+++ Source excerpt

The best musicals are the ones that are strong enough to exist without their musical numbers even though you can’t imagine the film without them. “Singin’ in the Rain” would function perfectly as a comedy were the songs and dances excised, and yet having them in there makes the film so much more fun. Watching this movie makes me wish it rained more in Los Angeles.

The film takes the essence of the Summer Stock “Let’s put on a show, folks!” musicals and transplants it to late ‘20s Hollywood. It is the end of the silent era. The show the folks are trying to put on is fictional studio Monumental Pictures’ first talkie. Don Lockwood (Gene Kelly, also the co-director with Stanley Donen) and Lina Lamont (Jean Hagan) are the studio’s biggest stars and seem like the perfect team to launch the sound era…except that Lamont’s voice sounds like Eliza Doolittle’s before the singing lessons. Luckily, Don has recently fallen for ingénue Kathy Selden (Debbie Reynolds), and she’s got a great singing voice that ultimately substitutes for Lina’s in the finished film.

Kelly, Reynolds and Donald O’Connor (as Kelly’s childhood best friend) form the trio at the center of the action. One would expect a love triangle, but the movie wisely avoids this unnecessary complication and instead just focuses on giving the audience as much time with these three very likeable actors as possible. They aren’t “characters,” per se, but simply extensions of the personalities we would expect from all the classic musicals. Aside from his job, how different is Kelly’s character here than his in “Summer Stock” or “An American in Paris”? And is Donald O’Connor really any different than his role in “Anything Goes” or from Danny Kaye’s character in “White Christmas”? But even as I write this, I’m not sure I mean this as a criticism. After all, you go to this type of film more for the actors’ charisma than original characters.

++++++
+++ Excerpted data

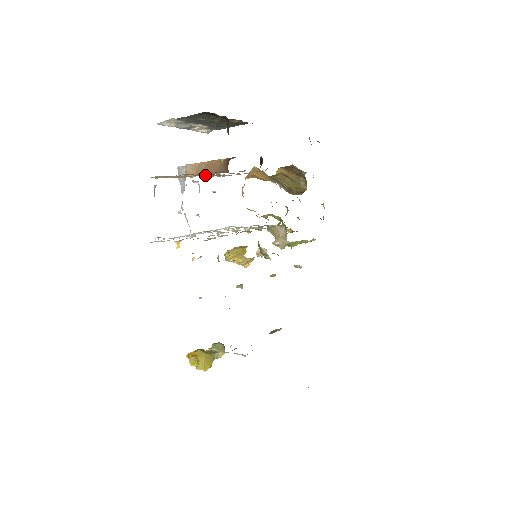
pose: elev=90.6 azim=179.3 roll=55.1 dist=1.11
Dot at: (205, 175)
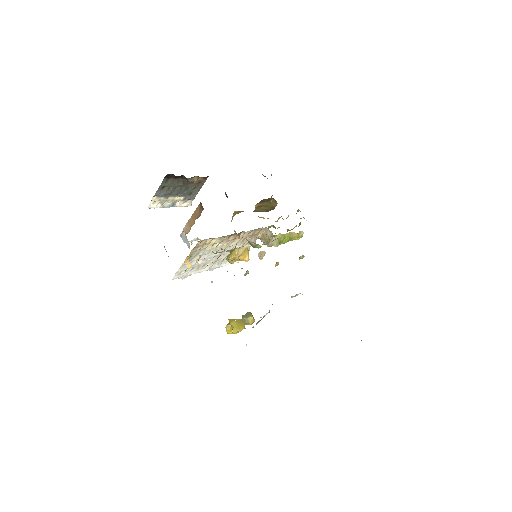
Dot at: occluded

++++++
+++ Excerpted data

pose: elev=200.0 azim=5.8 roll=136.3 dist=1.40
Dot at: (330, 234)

++++++
+++ Excerpted data

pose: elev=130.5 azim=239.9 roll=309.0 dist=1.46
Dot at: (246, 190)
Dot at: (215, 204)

++++++

Exercises to complete
A. According to the review, what is the name of the fictional studio making its first talkie?
B. Edit everything in the review from "The best musicals" down to "in Los Angeles." by putting "New York" in place of "Los Angeles", and write out the result.
The data was drawn from a separate source.

The replies
A. Monumental Pictures

B.
The best musicals are the ones that are strong enough to exist without their musical numbers even though you can’t imagine the film without them. “Singin’ in the Rain” would function perfectly as a comedy were the songs and dances excised, and yet having them in there makes the film so much more fun. Watching this movie makes me wish it rained more in New York.